First Impressions on GPT-4o
The new model is largely about an interface change. Before now, GPT was fueled by inputs in its original text prompt format, and more recently with images. GPT-4o opens up the possibility of GPT acting more like a smart speaker, listening, understanding, and responding all in one go. It seems to have been tuned, especially for high performance as would be needed in a conversational model. The so-called “time to first token metric” is a measurement of how long it takes from the point of which a model receives its input until it begins generating an answer. It doesn’t matter how long the model takes to respond completely if it can stream part of the answer sooner. This appears to be a great deal of the focus of GPT-4o.
What Differentiates GPT-4o From Other AI Models
Anyone tracking the AI space prior to GenAI realizes that the problem of “speech to text,” also known as “voice recognition,” was the frontier of AI until it was solved a few years ago. Similarly, the problem of generating audio from text, or “text to speech,” was an unsolved problem as well. In recent times, many different providers, including OpenAI’s Whisper and Google’s GTTS, have served up these “speech to text” and “text to speech” models separate from GPT. The new solution simply eliminates latencies in human interfaces by combining them all.
If the underlying GenAI technology were substantially different, they would’ve revved the four-number in the model name.

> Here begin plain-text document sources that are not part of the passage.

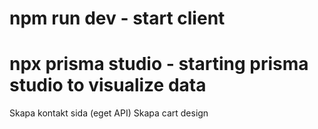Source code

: # npm run dev - start client

# npx prisma studio - starting prisma studio to visualize data

Skapa kontakt sida (eget API)
Skapa cart design
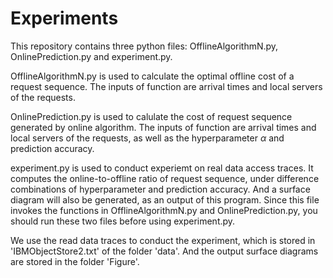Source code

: # Experiments
This repository contains three python files: OfflineAlgorithmN.py, OnlinePrediction.py and experiment.py.

OfflineAlgorithmN.py is used to calculate the optimal offline cost of a request sequence. The inputs of function are arrival times and local servers of the requests.

OnlinePrediction.py is used to calulate the cost of request sequence generated by online algorithm. The inputs of function are arrival times and local servers of the requests,
as well as the hyperparameter $\alpha$ and prediction accuracy.

experiment.py is used to conduct experiemt on real data access traces. It computes the online-to-offline ratio of request sequence, under difference combinations of hyperparameter and prediction accuracy.
And a surface diagram will also be generated, as an output of this program. Since this file invokes the functions in OfflineAlgorithmN.py and OnlinePrediction.py, you should run these two files before
using experiment.py.

We use the read data traces to conduct the experiment, which is stored in 'IBMObjectStore2.txt' of the folder 'data'. And the output surface diagrams are stored in the folder 'Figure'.
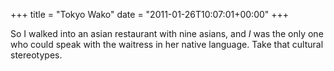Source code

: +++
title = "Tokyo Wako"
date = "2011-01-26T10:07:01+00:00"
+++

So I walked into an asian restaurant with nine asians, and <em>I</em> was the only one who could speak with the waitress in her native language.  Take that cultural stereotypes.
			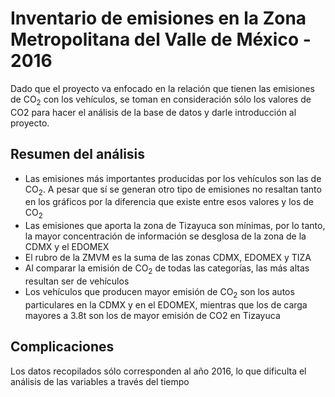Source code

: # Inventario de emisiones en la Zona Metropolitana del Valle de México - 2016

Dado que el proyecto va enfocado en la relación que tienen las emisiones de CO<sub>2</sub> con los vehículos, se toman en consideración sólo los valores de CO2 para hacer el análisis de la base de datos y darle introducción al proyecto.

## Resumen del análisis

- Las emisiones más importantes producidas por los vehículos son las de CO<sub>2</sub>. A pesar que sí se generan otro tipo de emisiones no resaltan tanto en los gráficos por la diferencia que existe entre esos valores y los de CO<sub>2</sub>
- Las emisiones que aporta la zona de Tizayuca son mínimas, por lo tanto, la mayor concentración de información se desglosa de la zona de la CDMX y el EDOMEX
- El rubro de la ZMVM es la suma de las zonas CDMX, EDOMEX y TIZA
- Al comparar la emisión de CO<sub>2</sub> de todas las categorías, las más altas resultan ser de vehículos
- Los vehículos que producen mayor emisión de CO<sub>2</sub> son los autos particulares en la CDMX y en el EDOMEX, mientras que los de carga mayores a 3.8t son los de mayor emisión de CO2 en Tizayuca

## Complicaciones

Los datos recopilados sólo corresponden al año 2016, lo que dificulta el análisis de las variables a través del tiempo 

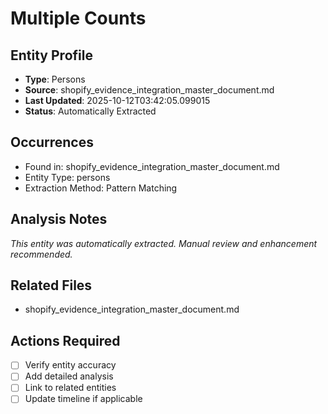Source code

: # Multiple Counts

## Entity Profile
- **Type**: Persons
- **Source**: shopify_evidence_integration_master_document.md
- **Last Updated**: 2025-10-12T03:42:05.099015
- **Status**: Automatically Extracted

## Occurrences
- Found in: shopify_evidence_integration_master_document.md
- Entity Type: persons
- Extraction Method: Pattern Matching

## Analysis Notes
*This entity was automatically extracted. Manual review and enhancement recommended.*

## Related Files
- shopify_evidence_integration_master_document.md

## Actions Required
- [ ] Verify entity accuracy
- [ ] Add detailed analysis
- [ ] Link to related entities
- [ ] Update timeline if applicable
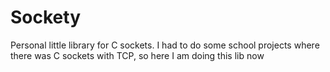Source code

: # Sockety
Personal little library for C sockets. I had to do some school projects where there was C sockets with TCP, so here I am doing this lib now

By calling it GPT-4o, they are signaling that it is in the GPT-4 family, like GPT-4 Turbo and GPT-4v. This implies that the transformer tech that is truly the intelligent part is largely unchanged, and what’s new is the engineering of combining all input and output with the underlying AI model.
How GPT-4o Enables OpenAI to Compete with Google and Other LLM Vendors
GPT-4o’s ability to handle multiple languages seamlessly, without requiring the specification of the language in audio files, gives it a significant advantage over competitors like Google. In Google’s stack, the models are tuned to the native language of the speaker, meaning that, for example, Python APIs require the software to indicate what language is being provided with an audio file. In the case of OpenAI’s Whisper model, this requirement is gone. The model is trained to determine what language is being spoken and then transcribe it in that native language seamlessly.

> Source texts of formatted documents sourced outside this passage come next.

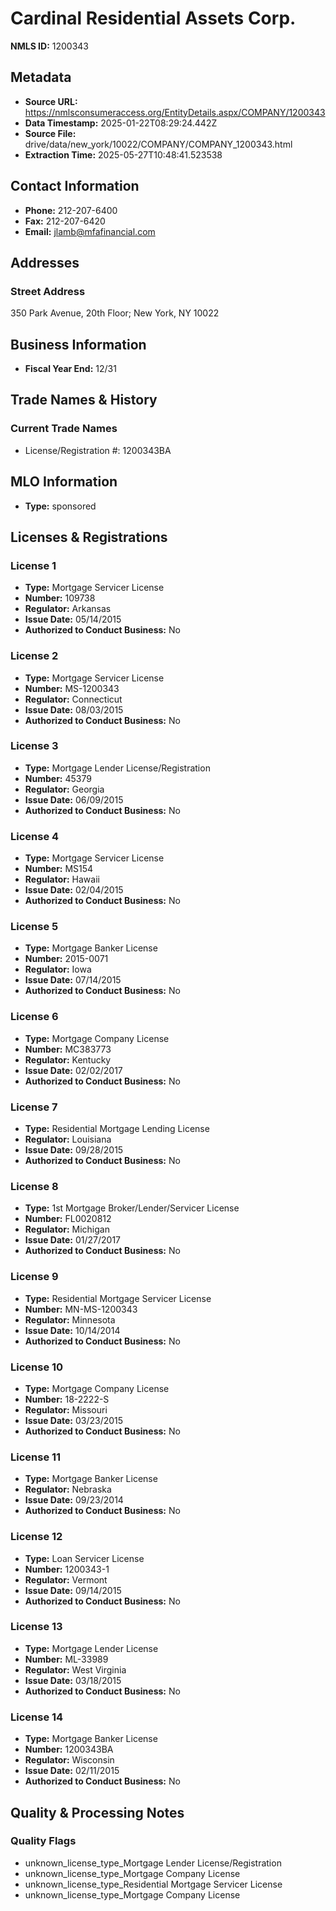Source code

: # Cardinal Residential Assets Corp.

**NMLS ID:** 1200343

## Metadata
- **Source URL:** https://nmlsconsumeraccess.org/EntityDetails.aspx/COMPANY/1200343
- **Data Timestamp:** 2025-01-22T08:29:24.442Z
- **Source File:** drive/data/new_york/10022/COMPANY/COMPANY_1200343.html
- **Extraction Time:** 2025-05-27T10:48:41.523538

## Contact Information
- **Phone:** 212-207-6400
- **Fax:** 212-207-6420
- **Email:** jlamb@mfafinancial.com

## Addresses
### Street Address
350 Park Avenue, 20th Floor; New York, NY 10022

## Business Information
- **Fiscal Year End:** 12/31

## Trade Names & History
### Current Trade Names
- License/Registration #: 1200343BA

## MLO Information
- **Type:** sponsored

## Licenses & Registrations

### License 1
- **Type:** Mortgage Servicer License
- **Number:** 109738
- **Regulator:** Arkansas
- **Issue Date:** 05/14/2015
- **Authorized to Conduct Business:** No

### License 2
- **Type:** Mortgage Servicer License
- **Number:** MS-1200343
- **Regulator:** Connecticut
- **Issue Date:** 08/03/2015
- **Authorized to Conduct Business:** No

### License 3
- **Type:** Mortgage Lender License/Registration
- **Number:** 45379
- **Regulator:** Georgia
- **Issue Date:** 06/09/2015
- **Authorized to Conduct Business:** No

### License 4
- **Type:** Mortgage Servicer License
- **Number:** MS154
- **Regulator:** Hawaii
- **Issue Date:** 02/04/2015
- **Authorized to Conduct Business:** No

### License 5
- **Type:** Mortgage Banker License
- **Number:** 2015-0071
- **Regulator:** Iowa
- **Issue Date:** 07/14/2015
- **Authorized to Conduct Business:** No

### License 6
- **Type:** Mortgage Company License
- **Number:** MC383773
- **Regulator:** Kentucky
- **Issue Date:** 02/02/2017
- **Authorized to Conduct Business:** No

### License 7
- **Type:** Residential Mortgage Lending License
- **Regulator:** Louisiana
- **Issue Date:** 09/28/2015
- **Authorized to Conduct Business:** No

### License 8
- **Type:** 1st Mortgage Broker/Lender/Servicer License
- **Number:** FL0020812
- **Regulator:** Michigan
- **Issue Date:** 01/27/2017
- **Authorized to Conduct Business:** No

### License 9
- **Type:** Residential Mortgage Servicer License
- **Number:** MN-MS-1200343
- **Regulator:** Minnesota
- **Issue Date:** 10/14/2014
- **Authorized to Conduct Business:** No

### License 10
- **Type:** Mortgage Company License
- **Number:** 18-2222-S
- **Regulator:** Missouri
- **Issue Date:** 03/23/2015
- **Authorized to Conduct Business:** No

### License 11
- **Type:** Mortgage Banker License
- **Regulator:** Nebraska
- **Issue Date:** 09/23/2014
- **Authorized to Conduct Business:** No

### License 12
- **Type:** Loan Servicer License
- **Number:** 1200343-1
- **Regulator:** Vermont
- **Issue Date:** 09/14/2015
- **Authorized to Conduct Business:** No

### License 13
- **Type:** Mortgage Lender License
- **Number:** ML-33989
- **Regulator:** West Virginia
- **Issue Date:** 03/18/2015
- **Authorized to Conduct Business:** No

### License 14
- **Type:** Mortgage Banker License
- **Number:** 1200343BA
- **Regulator:** Wisconsin
- **Issue Date:** 02/11/2015
- **Authorized to Conduct Business:** No

## Quality & Processing Notes
### Quality Flags
- unknown_license_type_Mortgage Lender License/Registration
- unknown_license_type_Mortgage Company License
- unknown_license_type_Residential Mortgage Servicer License
- unknown_license_type_Mortgage Company License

AI-powered smart speakers offer a tantalizing view into a universe where speech becomes the new user experience, and screens disappear altogether. While this is visible in concept through basic interactions like Alexa or Siri, implementations are largely considered tedious and, frankly, dumb. There have been several promising demonstrations of more intelligent interaction, but these suffer from high latencies that disrupt conversation and make the exchanges awkward.
A world of applications opens up if this technology works seamlessly, and OpenAI is the first mover. Drive-through point of sale, any sort of form intake, tech support, coaching/counseling/teaching, companionship—these are all applications where the product is the conversation. If a model can provide the content, and now it is able to also provide the conversation, automation will be complete.
There’s nothing intensely remarkable about the engineering that is being presented here. Google and others will follow immediately with assembler assembly of their stacks. OpenAI’s advantage will be the establishment of the software API that allows them to be thought leaders and trendsetters. They are defining the connectors that will power AI building blocks for the future.
Potential Dangers with GPT-4o
One possible danger to consider is impersonation. With super low latency and a large context window, this model can very inexpensively pretend to be a person and automate large-scale robocalling fraud operations. It would be hard to tell it’s a model over the phone. The same advantage in the case of a legitimate application means a disadvantage for fraudulent use. Traditional problems like hallucinations are more likely to slip through as valid responses because it’s so fast and conversation latency (voice) is low. Think of it as a credible-sounding, fast-talking pitchman.
One of the things we’ve seen with it is that it is generating responses to the user (“time to first token” metric) while it is still thinking about what tools it needs to use to finish the reply–sort of “thinking on its feet” happening live. As a result, the model is answering faster and simultaneously giving itself more time to think. All for half the price of prior models.
What’s Next
By calling it GPT-4o, OpenAI is signaling that it is in the GPT-4 family, like GPT-4 Turbo and GPT-4v. This implies that the transformer tech that is truly the intelligent part is largely unchanged, and what’s new is the engineering of combining all input and output with the underlying AI model. This release allows OpenAI to establish branding and features that will be seen in future models. For example, the Turbo moniker was added to GPT-3.5 and then GPT-4, so we would expect to continue to see releases of GPT models, followed by Turbo versions of them that are cheaper and faster. Similarly, GPT-4 offered V and now O options. We expect to see those same options provided on GPT-4.5 and 5.0, speculated for later this year.